The third man screamed, his blood spraying over Else’s face. The two men struggling with Rache scrambled to their feet, one of them pausing long enough to kick her in the face when she tried to stand up.
Else charged the shotgun man. The gurgling man with the blade in his throat stumbled and fell. Else left the blade behind and threw the second one. It spun, handle over curved blade, and hit the shooter in the face.
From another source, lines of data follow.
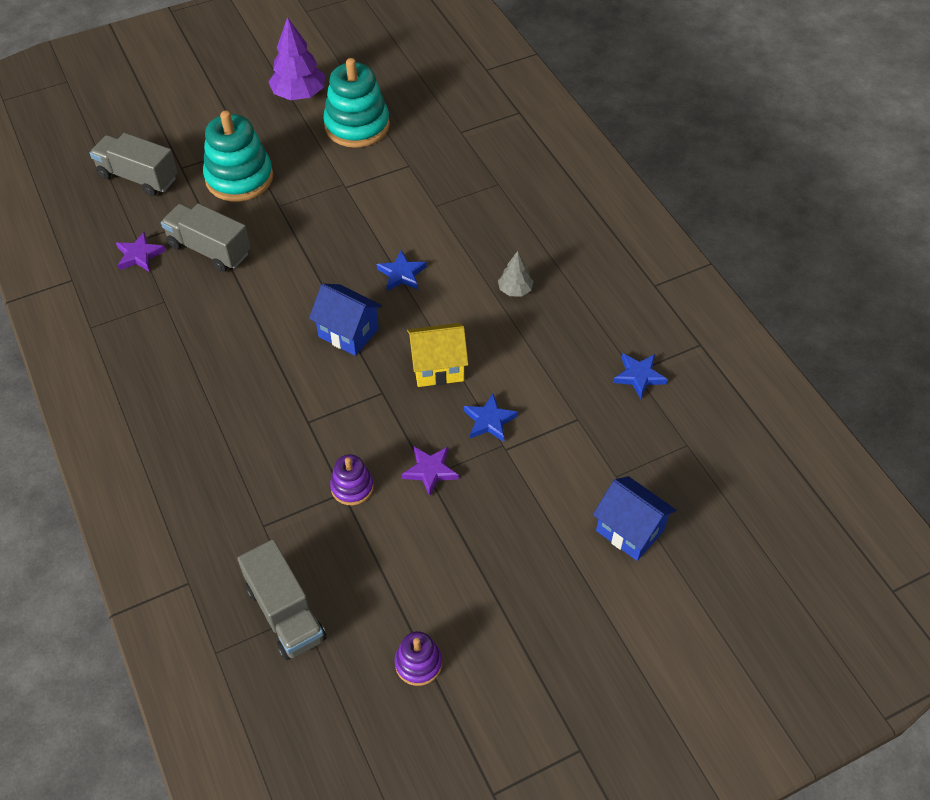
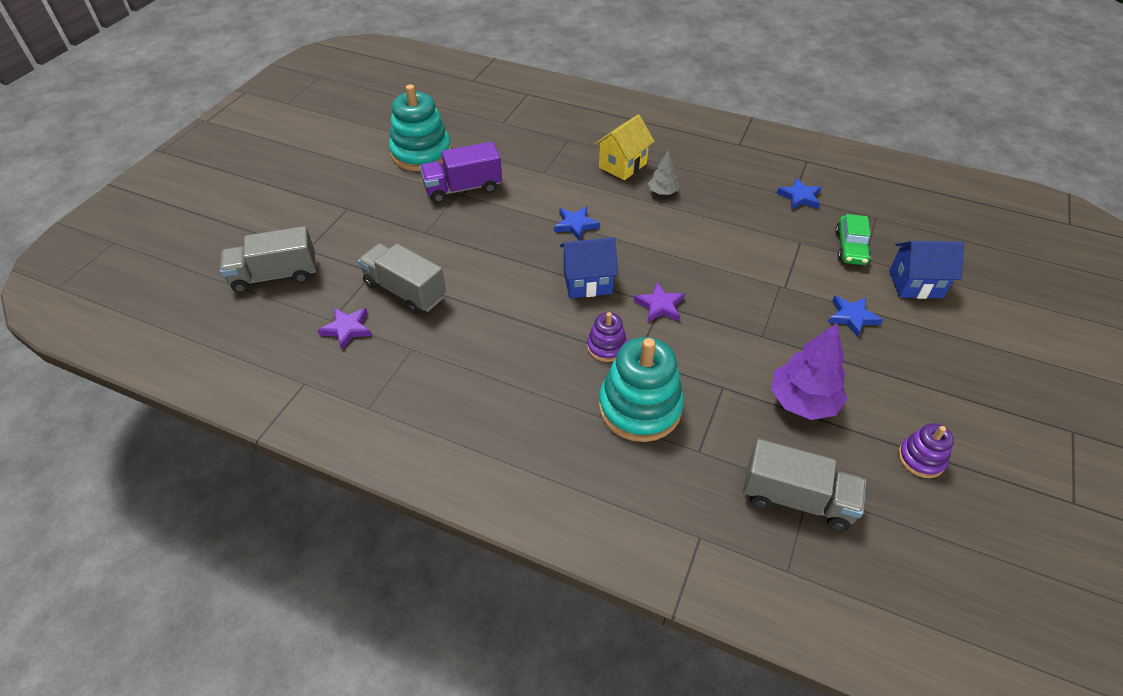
camera: 40 degrees left, 5 degrees down
(209, 249) = (405, 291): grey truck -> grey truck turned 45 degrees clockwise
(239, 178) = (368, 231): turquoise stacking toy -> turquoise stacking toy (639, 407)
(299, 94) = (349, 155): purple tree -> purple tree (802, 402)
(352, 181) = (463, 188): none -> purple truck
(352, 487) = (724, 378): purple stacking toy -> purple stacking toy (606, 347)
(430, 471) = (759, 332): purple star -> purple star (659, 306)
(438, 368) = (677, 266): yellow house -> yellow house (622, 165)
(489, 421) = (752, 277): blue star -> blue star (852, 317)
(618, 456) = (850, 247): none -> green car

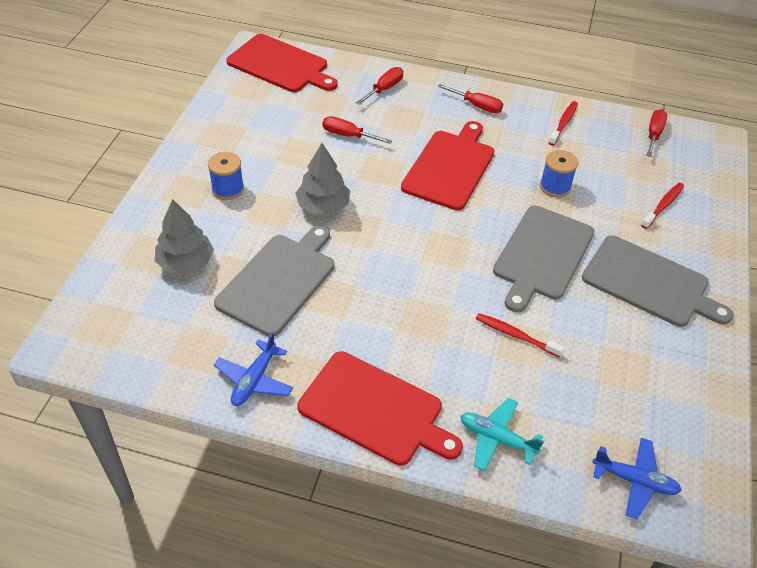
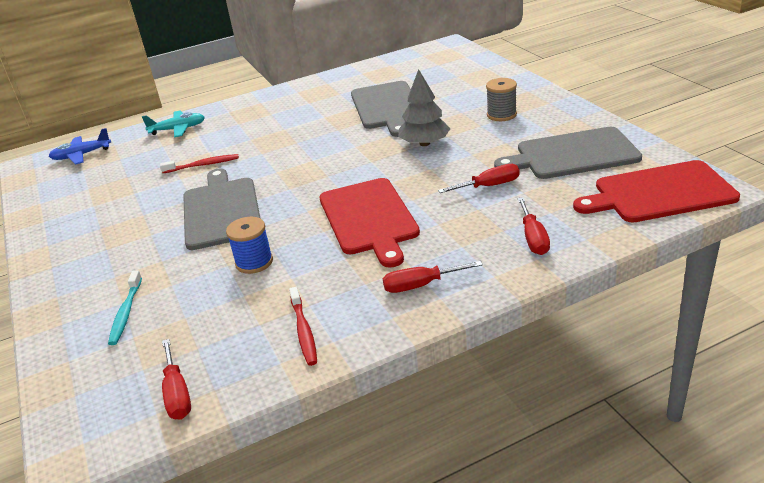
camera: 145 degrees right, 15 degrees down
(186, 262) = (453, 85): grey tree -> none
(228, 189) = (501, 115): blue spool -> grey spool
(254, 380) = (337, 82): blue plane -> none
(375, 410) = (258, 105): red cutting board -> none
(649, 283) = (112, 244): grey cutting board -> grey cutting board (572, 154)
(663, 205) = (126, 313): red toothbrush -> turquoise toothbrush

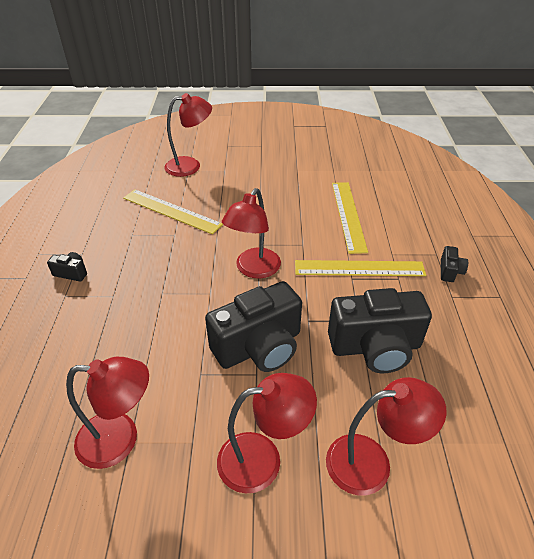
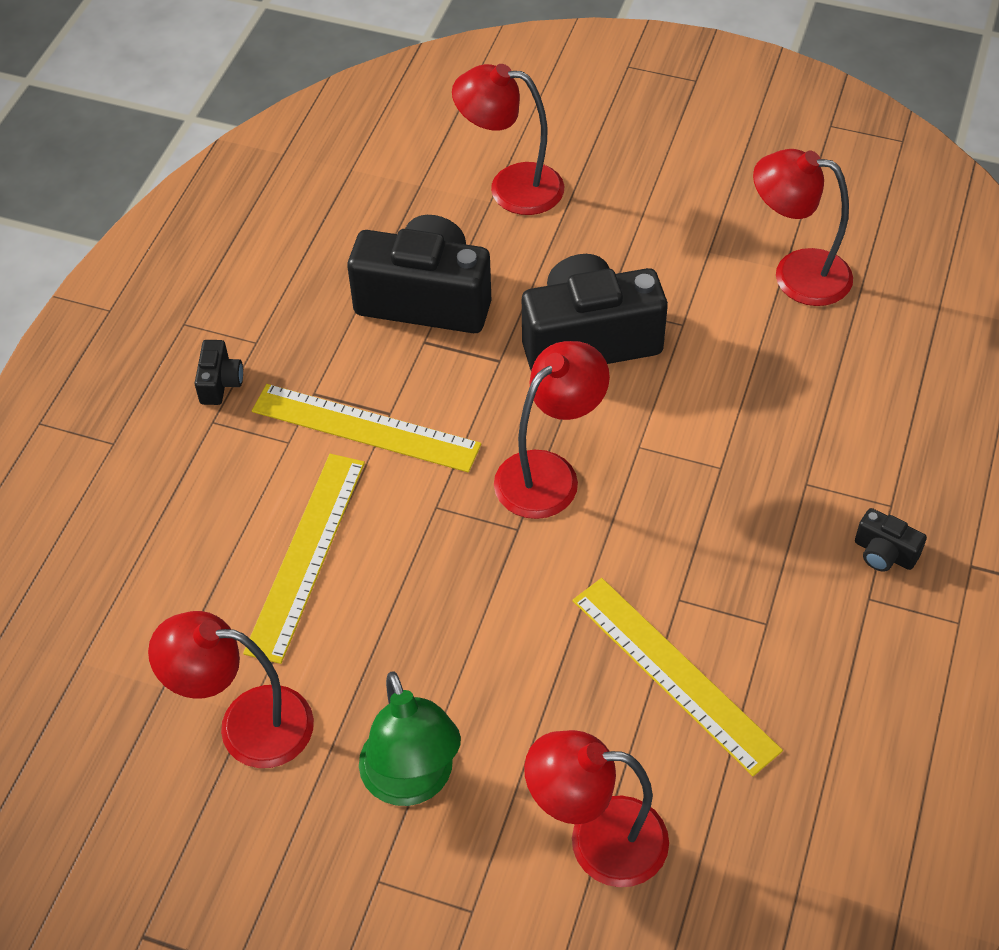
camera: 160 degrees left, 10 degrees up
(262, 166) = (412, 782): none -> green lamp
(263, 459) = (631, 217): red lamp -> red lamp (246, 725)
(450, 271) = (220, 383): black camera -> black camera turned 150 degrees clockwise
“Fuck!” he yelled, the shotgun drooping as he clutched his broken nose.
Else snatched the blade off the ground and with an uppercut swing she slammed the point up through the man’s chin hard enough to burst it out the top of his skull. She scooped up the shotgun as it fell, turned on the balls of her feet, and fired from the hip. The blast sprayed shot over both the men bearing down on her, sending them spinning away screaming and bleeding from ragged wounds.
“You fuckers!” Rache screamed and kicked the nearest groaning casualty. “What the fuck is wrong with you people! We weren’t a threat! We weren’t trying to steal anything from you! But you fucking killed my friends! You fucking assholes!”
Else finished them off while Rache vented her fear and fury on the bodies. “Rache, we need to go. We have to find another way to cross the river.”
Rache stood shivering, her arms locked around herself while Else found a way to open the gate in the wall. They returned to the others in silence, Else guiding Rache over the vehicles and getting her settled in the backseat of the SUV.